The tensions are not simply between the continental blocs. All the historical contradictions that exploded within Europe in the first half of the twentieth century are also coming to the surface. In a recent plea to save the euro, German Chancellor Angela Merkel claimed that history had shown that countries with a common currency did not make war on each other. “This is why the euro is far, far more than just a common currency” and could not be allowed to fail, she said, adding: “If the euro fails, Europe fails.” But in the month since these words were uttered, the prospects of the euro have worsened.

 

In May 2010, when the eurozone financial crisis burst into public view, European Central Bank president Jean-Claude Trichet warned it was the “most difficult situation” since the Second World War, possibly even since the First World War, pointing to the enormous political consequences of a breakdown of the European financial system.

 

While attention is being focused on the upcoming G20 meeting as the place where a definitive solution must be advanced, it is increasingly clear there are no longer any “economic” measures available.

 

As the UK newspaper, the Daily Telegraph, noted in an editorial on October 7: “Little more than two years ago, global leaders were happily congratulating themselves on having avoided the mistakes of the 1930s, thereby averting a depression. But now it appears that the difficulties of 2008 were but a foretaste of what was to come. With the European banking system again on the verge of collapse, there is a sense that politicians and economists are out of options, that governments and central banks are powerless before events. The best of the cavalry has been sent into battle, and it has come back in tatters. The fiscal armoury has been exhausted, the support offered by the boom in emerging markets such as India and China over the past two years seems to be on its last legs, and there is but the small rifle fire of the central bank printing presses left to defend us.”

 

The exhaustion of all economic means for overcoming the global crisis signifies that politics will now come increasingly to the fore. The ruling classes in every country have already set out their agenda: increasing repression of the working class as, one after another, all the social concessions of the twentieth century are taken back, coupled with a turn to trade war, currency war and ultimately military conflict internationally.

 

But now a new factor has entered the situation—the movement of the international working class. The revolutionary struggles in Egypt, the protests and demonstrations in Europe and now the Occupy Wall Street movement spreading across America are changing the balance of forces.

 

As the bourgeoisie threatens to plunge mankind into disaster, unable to find any solution to the crisis of its social order, all the fundamental tenets of the Marxist analysis of global capitalism and its irresolvable contradictions have been verified.
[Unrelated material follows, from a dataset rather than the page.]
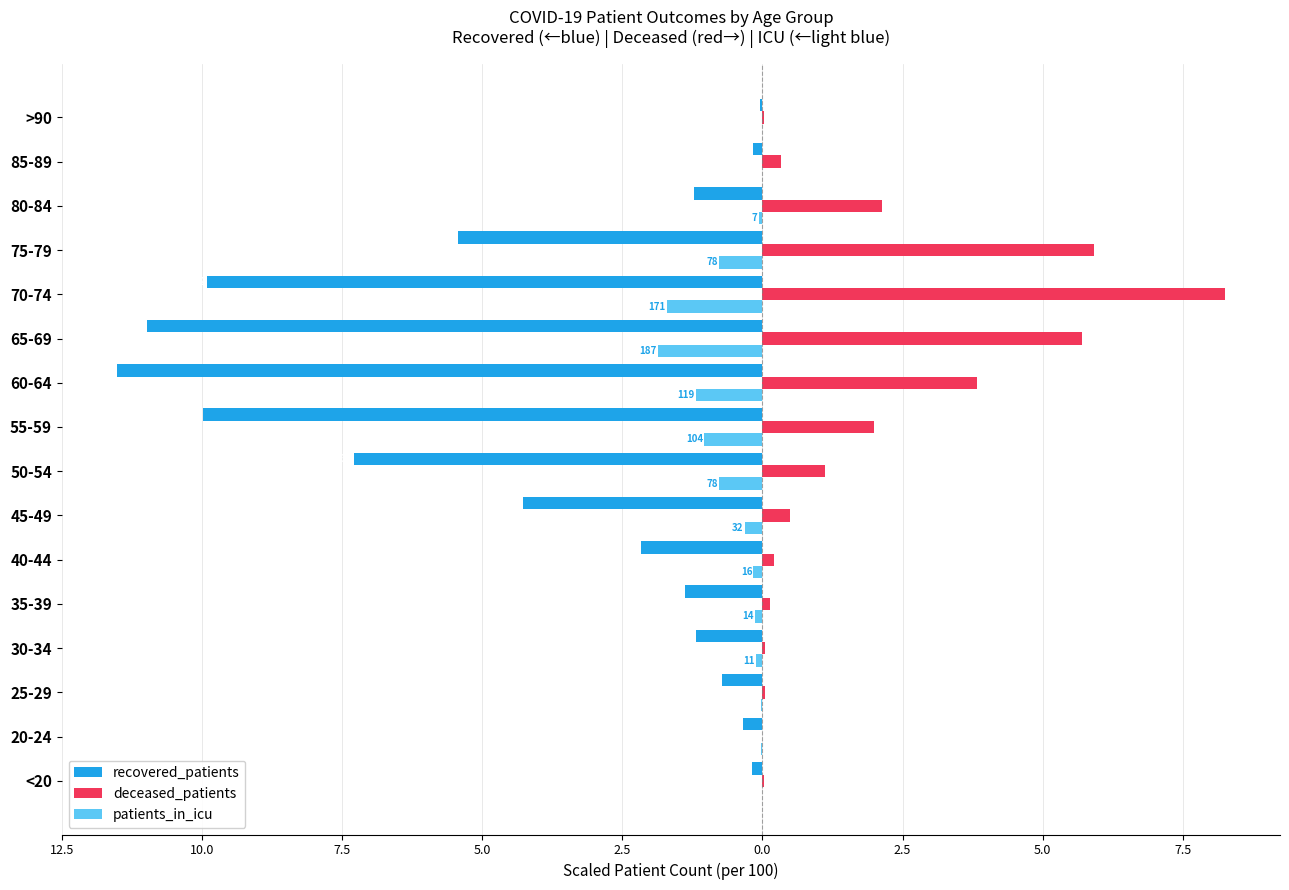

What is the difference between the maximum and minimum values in the patients_in_icu series?

1.9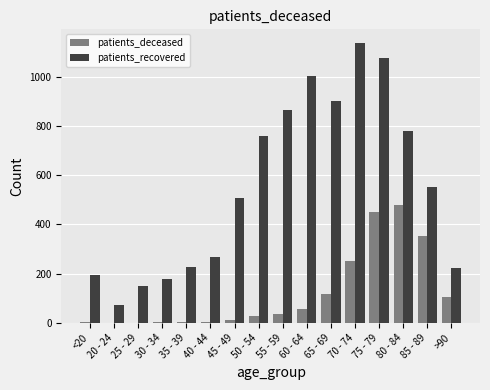

True or false: patients_deceased has a value of 56 at 60 - 64.

True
There is no reform road out of this crisis.

 

Great social struggles are developing as workers and youth in every country confront the same global Leviathan as they strive to realise their demands for genuine social equality and the creation of a society that meets human needs and not the destructive interests of the profit system.

 

The great political task is the building of a new revolutionary leadership of the working class and its unification across national borders on the basis of the program of socialist internationalism. This is the perspective of the world Trotskyist movement, the International Committee of the Fourth International.